Gravísima filtración de listado

Y también es relevante que, al momento, es difícil que la opinión pública pueda otorgar credibilidad cuando la autoridad anuncia garantías de que no ocurrirán más filtraciones.

En forma pública, las máximas autoridades civiles en la región a cargo de la actual emergencia sanitaria por contagios de Coronavirus, esto es, el Intendente del Maule, Pablo Milad, y la seremi de Salud, Marlenne Durán, pidieron disculpas por la filtración de un listado de personas en observación por esta enfermedad.

Si bien el gesto es relevante y deja en claro que ambas personalidades condenan severamente estos hechos, igualmente no es suficiente para reparar el gravísimo daño moral sufrido por las personas que aparecen en esos listados, ya que allí había otros datos sensibles y que –claramente- no son de interés público.

De por sí, la difusión de datos personales no autorizados constituye una falta, más aún, cuando se trata de personas que no han hecho nada para transformarse en sujetos de interés público. Algo muy distinto ocurre con artistas, políticos o personajes de farándula o televisión, quienes literalmente viven de lo público.

Además, muchos de ellos exhiben voluntariamente sus historias personales e íntimas en programas de farándula. Con dichas personas, sin duda que el estándar de privacidad es mucho menor que con cualquier ciudadano de a pie. Lo mismo ocurre con autoridades públicas, quienes deben dar ejemplo de austeridad y rectitud.

La jurisprudencia comparada señala que existe otro tipo de figura pública que no hace nada voluntariamente para tener esa calidad, pero que por efecto de otros o de circunstancias no buscadas simplemente su figura se vuelve de interés público. Un ejemplo son las víctimas de delitos de connotación social.

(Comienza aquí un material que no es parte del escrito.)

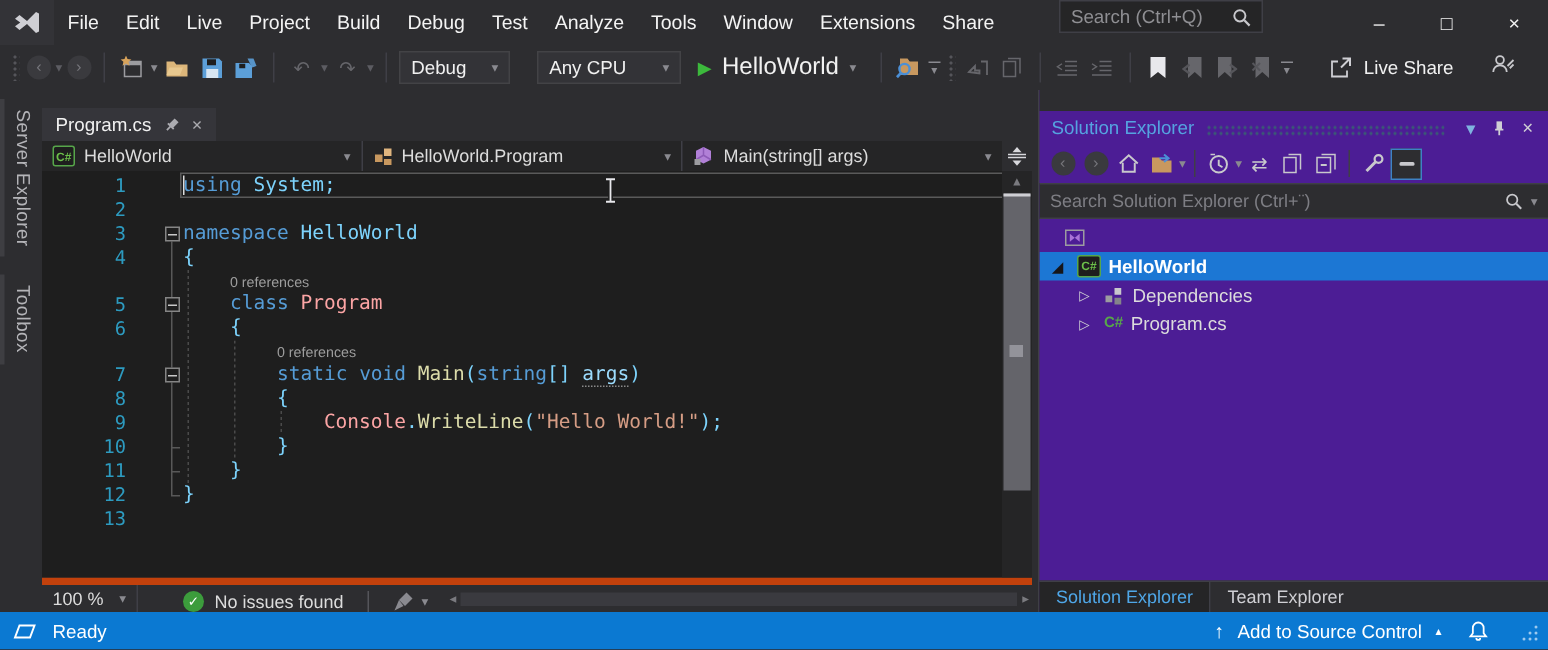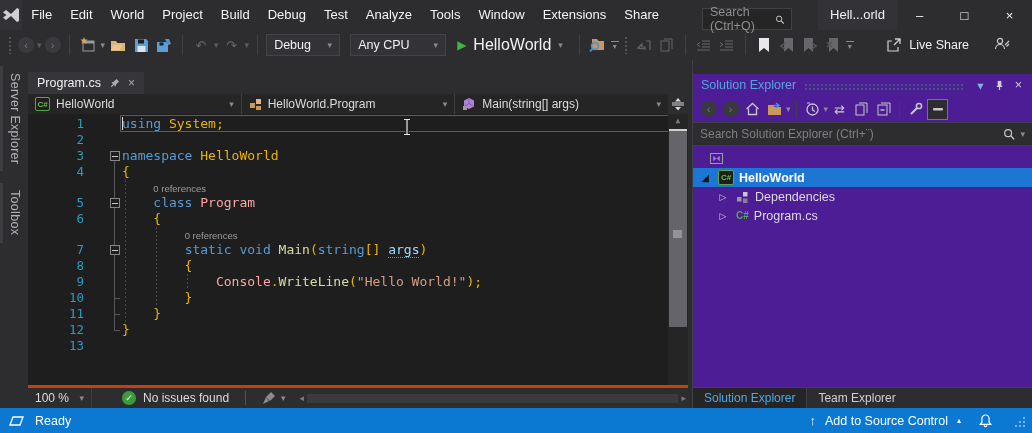--- a/index.html
+++ b/index.html
@@ -8,7 +8,7 @@
   .window{width:1032px;height:433px;display:flex;flex-direction:column;background:#2D2D30;position:relative}
 
   
-  .titlebar{height:30px;display:flex;align-items:flex-end;flex:0 0 30px}
+  .titlebar{height:30px;display:flex;align-items:flex-start;flex:0 0 30px}
   .logo{width:36px;height:30px;display:flex;align-items:center;justify-content:center;background:#333337}
   .menu-item{padding:0 9px;line-height:30px;font-size:13px;color:#F4F4F4;white-space:nowrap}
   .search-box{width:136px;height:22px;margin-left:34px;background:#252526;border:1px solid #3F3F46;display:flex;align-items:center;justify-content:space-between;padding:0 7px;color:#8F8F93;font-size:12.5px}

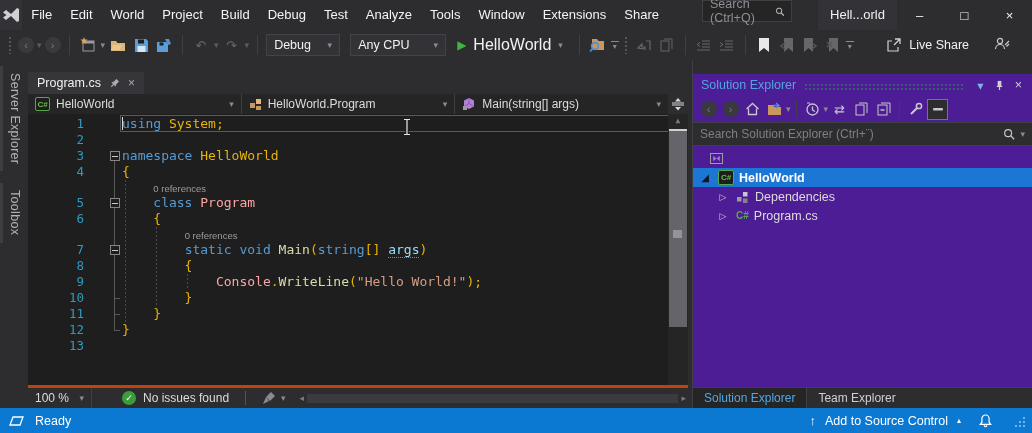--- a/index.html
+++ b/index.html
@@ -130,7 +130,7 @@
     <div id="menubar" style="display: flex;">
         <span class="menu-item">File</span>
         <span class="menu-item">Edit</span>
-        <span class="menu-item">World</span>
+        <span class="menu-item">Live</span>
         <span class="menu-item">Project</span>
         <span class="menu-item">Build</span>
         <span class="menu-item">Debug</span>

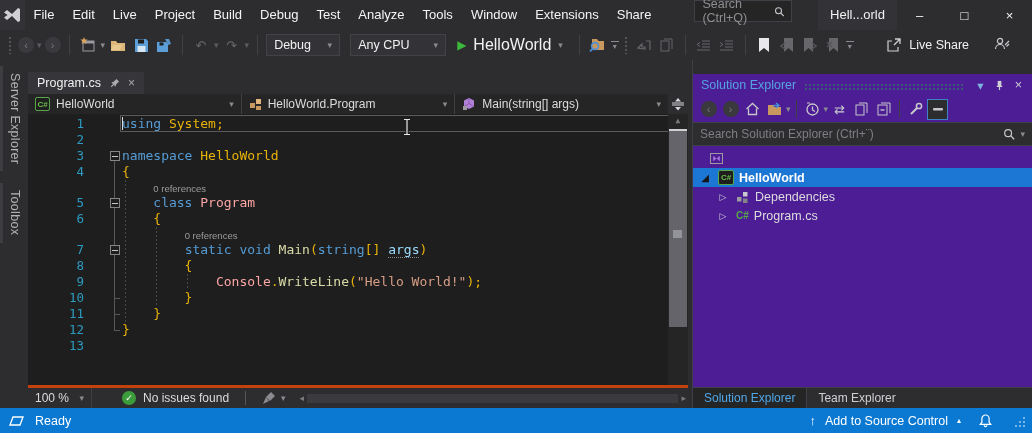--- a/index.html
+++ b/index.html
@@ -148,7 +148,6 @@
           <line x1="9.2" y1="9.2" x2="13" y2="13" stroke="#C8C8CC" stroke-width="1.6"></line>
         </svg>
     </div>
-    <div class="win-title">Hell...orld</div>
     <div class="win-controls">
       <div class="win-btn">–</div>
       <div class="win-btn">□</div>

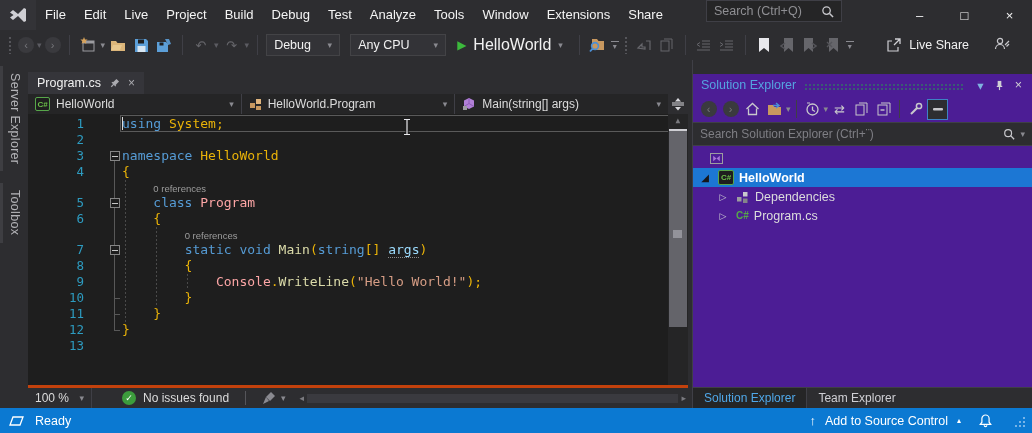--- a/index.html
+++ b/index.html
@@ -199,7 +199,7 @@
       <span>Debug</span>
       <span class="chev">▾</span>
     </div>
-    <div class="combo" style="width:96px;margin-left:7px">
+    <div class="combo" style="width:96px;margin-left:15px">
       <span>Any CPU</span>
       <span class="chev">▾</span>
     </div>

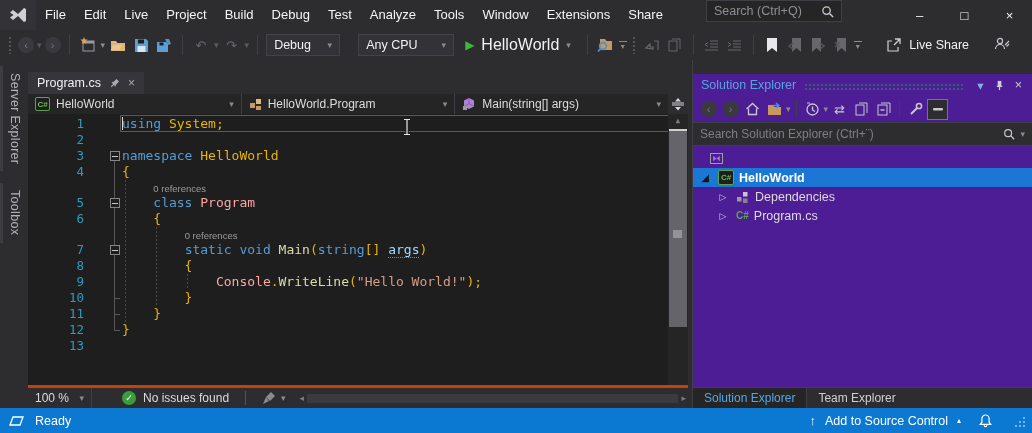--- a/index.html
+++ b/index.html
@@ -57,7 +57,7 @@
   .ctext{position:absolute;left:94px;top:0;white-space:pre;color:#DCDCDC}
   .lensrow{height:15px;line-height:15px;position:relative;font-family:"Liberation Sans",sans-serif;font-size:9.5px;color:#9D9D9D}
   .lensrow span{position:absolute;top:1px}
-  .c-kw{color:#569CD6}.c-id{color:#eab308}.c-cls{color:#fca5a5}.c-m{color:#DCDCAA}.c-str{color:#D69D85}
+  .c-kw{color:#569CD6}.c-id{color:#7dd3fc}.c-cls{color:#fca5a5}.c-m{color:#DCDCAA}.c-str{color:#D69D85}
   .c-param-u{color:#9CDCFE;border-bottom:1px dotted #8A8A8A}
   .current-line{position:absolute;left:92px;right:1px;height:17px;border:1px solid #5A5A5A;pointer-events:none}
   .caret{position:absolute;left:94px;width:1px;height:13px;background:#DCDCDC}

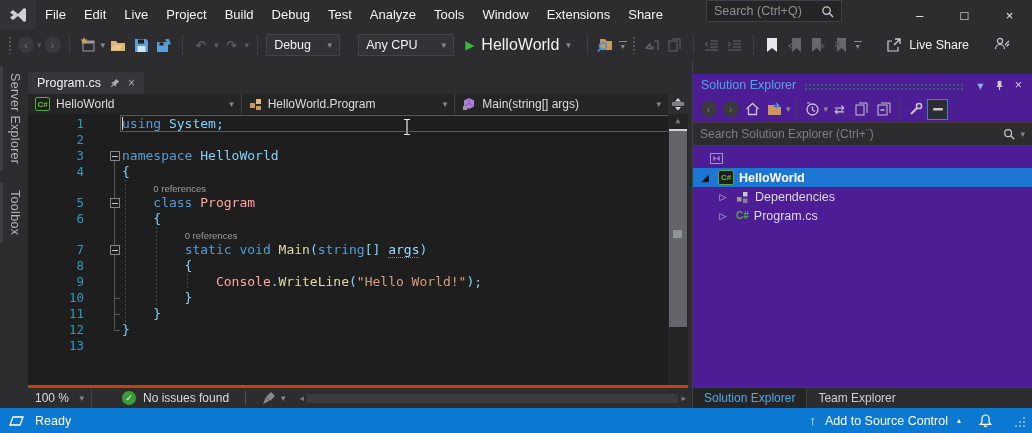--- a/index.html
+++ b/index.html
@@ -73,7 +73,7 @@
   .vthumb{position:absolute;left:1px;right:1px;top:15px;height:198px;background:#64646A;border-top:2px solid #CFCFD4}
   .vmark{position:absolute;left:5px;width:9px;height:8px;top:116px;background:#93939A}
 
-  .ed-status{height:23px;flex:0 0 23px;background:#2D2D30;border-top:3px solid #c2410c;display:flex;align-items:center;font-size:12px;color:#DCDCDC}
+  .ed-status{height:23px;flex:0 0 23px;background:#2D2D30;border-top:5px solid #c2410c;display:flex;align-items:flex-end;font-size:12px;color:#DCDCDC}
   .zoom-combo{width:64px;height:100%;display:flex;align-items:center;justify-content:space-between;padding:0 7px;border-right:1px solid #3F3F46}
   .health{display:flex;align-items:center;gap:7px;margin-left:30px;font-size:12px}
   .check-circle{width:14px;height:14px;border-radius:50%;background:#3C9C3C;color:#fff;font-size:9px;display:flex;align-items:center;justify-content:center}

En ese contexto, el interés público sobre las personas que aparecen en el listado que estaba bajo custodia de las autoridades sanitarias, surge justamente a raíz de la filtración y no por su calidad de pacientes o personas en situación de observación. Más aún, cuando se les pide perdón en forma pública y mediática.

Lo más preocupante es que esto ya ocurrió con el primer caso, cuando también se filtró –esa vez solo a los medios de comunicación- una ficha co los datos personales del primer paciente testeado confirmado. Sin embargo, al parecer eso no se investigó o bien pasó desapercibido, a la luz del impacto de la noticia.

Y también es relevante que, al momento, es difícil que la opinión pública pueda otorgar credibilidad cuando la autoridad anuncia garantías de que no ocurrirán más filtraciones. Todo esto, cuando los expertos dicen que todavía el país no llega al punto máximo de contagios, lo cual podría ocurrir entre abril y mayo.

En este sentido, es de esperar que la intervención de la justicia pueda desincentivar a quienes esté pensando en seguir filtrando este tipo de información sensible y que, además, esa pueda ser la principal garantía para los ciudadanos. O bien, que quien lo hizo y pretende repetirlo, reflexione y comprenda el mal que hizo.

Como sea, la opinión pública seguirá atenta el avance de esta investigación y, especialmente, si se lleva a identificar a un presunto responsable, el cual –además- tiene derecho a la presunción de inocencia, a menos que un tribunal diga lo contrario. Por lo otro, los afectados tienen derecho a una reparación por daño moral.